(Tasks to perform)
A. From the course syllabus, please list the five strands from the National Academy of Sciences report Adding It Up.
B. According to the course syllabus, in which room and building is Raegan Higgins's office?
C. Summarize the course syllabus in two sentences.

(Text section)

Experimentation, Conjecture and Reasoning Math 804T Section 700

Steve Dunbar/Raegan Higgins

Fall Semester 2006

Instructors:
Steve Dunbar 308 Avery Hall
Phone: (402-)472-7236 (with Voice Mail) email: sdunbar1@unl.edu
WWW: http://www.math.unl.edu/~sdunbar1

Raegan Higgins 336 Avery Hall
Phone: (402-)472-8176 email: s-rhiggin4@math.unl.edu

Math Department: (402-)472-3731 (M-F 8:00 AM - 5:00 PM)
Center for Science, Math & Computer Education: phone: (402-)472-8965, fax: (402-)472-9311

ECR Course Page:

www.math.unl.edu/~sdunbar1/Teaching/ExperimentationCR/experimentation.shtml
EDU Web Page: calculus.unl.edu/edu/classes/math804T/
Blackboard Web Page: my.unl.edu , then login, you should be directed to EXPR CONJECT&RESNING MATH804T SEC 700 FALL 2006

Prerequisites: Participation in the Math in the Middle Project
Required Text: The Heart of Mathematics, Second Edition, by E. Burger and M. Starbird, Key College Publishing, 2005 (ISBN 1-931914-41-9) and the corresponding kit.

Strategic Objectives for the Course:

The overall goal for this course is to bring you to the next level in the development of your mathematical habits of mind: A person who is an effective mathematical thinker has a toolbox of skills and knowledge to experiment, conjecture, reason, and ultimately solve problems. Habits of mind give both understanding of and experience using these tools. Habits of mind are marked by great flexibility of thinking and the strong belief that precise exposition of solutions are important. Flexibility of thinking includes the use of indirect arguments as well as making connections between knowledge the mathematical thinker possesses and the problem being considered. A person with well developed habits of mind, when presented with a problem to solve, will collect information, assess it, find multiple pathways to the answer, and explain that answer clearly to others.

Although a complete mathematical toolbox includes algorithms, a person with well developed habits of mind knows both why algorithms work and under what circumstances an algorithm will be most effective. Mathematical habits of mind are also marked by ease of calculation and estimation as well as persistence in pursuing solutions to problems. A person with well developed habits of mind has a disposition to analyze all situations as well as the self-efficacy to believe that he or she can make progress toward a solution. Such a person also engages in metacognition by monitoring and reflecting on the processes of reasoning, conjecturing, proving, and problem solving.

This is a condensed Math in the Middle statement consistent with the 5 strands from the National Academy of Sciences report Adding It Up:

  1. Conceptual Understanding,
  2. Adaptive Reasoning,
  3. Procedural Fluency,
  4. Mathematical Problem Solving Competence,
  5. Productive Disposition.
For further details about these strands, please consult the on-line version of Adding It Up at http://www.nap.edu/books/0309069955/html.

From another view, that of the Principles and Standards for School Mathematics, the course strategic objectives focus on problem solving, reasoning and proof and the associated processes:

  1. Problem Solving
  2. Reasoning and Proof
  3. Communication
  4. Connections
  5. Representation
For further details about the NCTM Standards, please consult the on-line version of at http://www.nctm.org/standards/.

(Material provided)
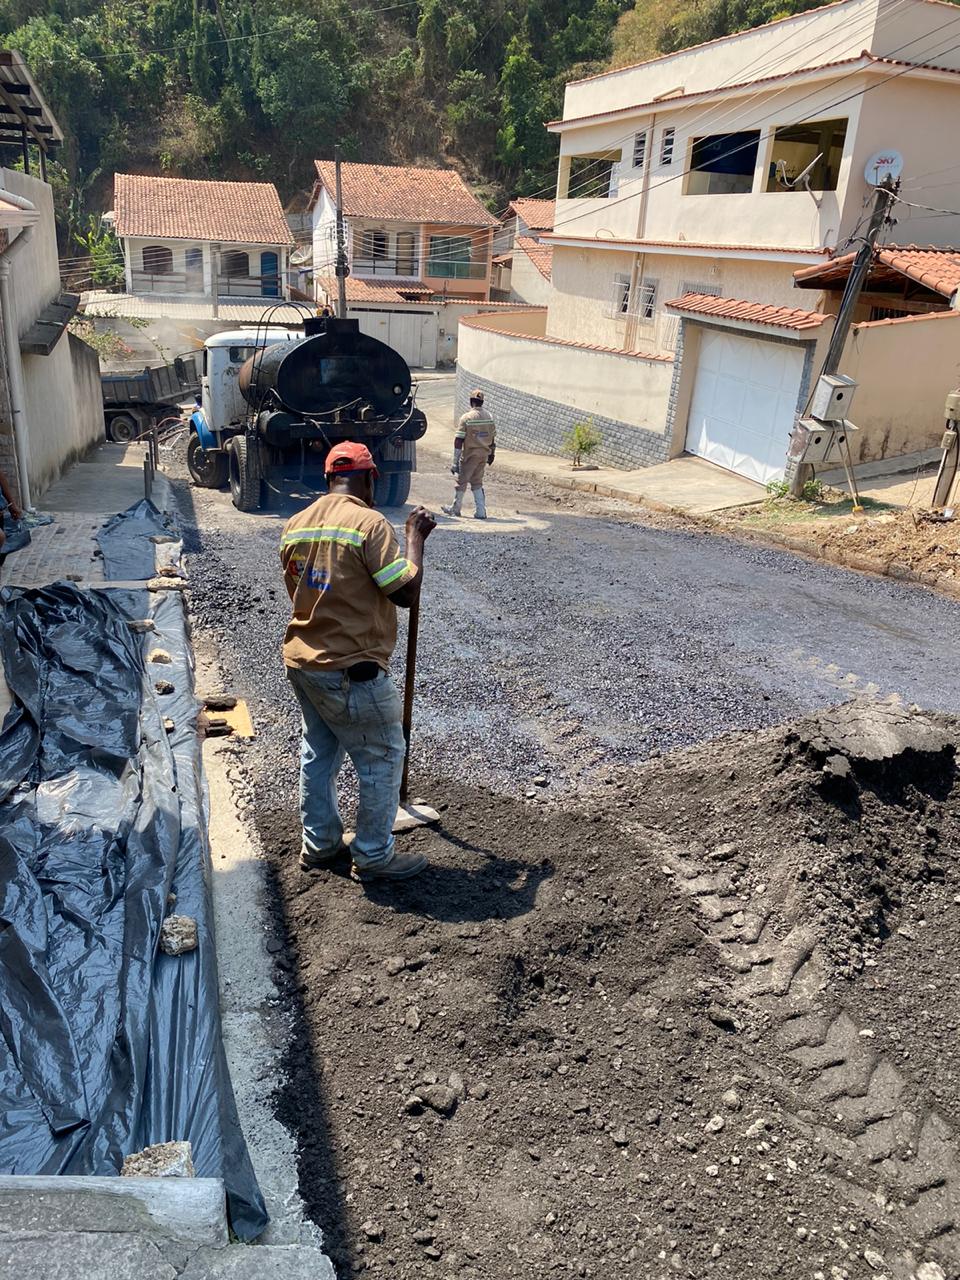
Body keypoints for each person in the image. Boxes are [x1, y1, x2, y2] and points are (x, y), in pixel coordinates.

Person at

(Exercise responses)
A.
1. Conceptual Understanding
2. Adaptive Reasoning
3. Procedural Fluency
4. Mathematical Problem Solving Competence
5. Productive Disposition

B. 336 Avery Hall.

C. Math 804T, Experimentation, Conjecture and Reasoning, is taught by Steve Dunbar and Raegan Higgins in Fall 2006, requires participation in the Math in the Middle Project, and uses The Heart of Mathematics by Burger and Starbird as its text. Its overall goal is to develop students' mathematical habits of mind, which the syllabus connects to the five strands of Adding It Up and to the problem-solving, reasoning, and proof processes of the NCTM Principles and Standards.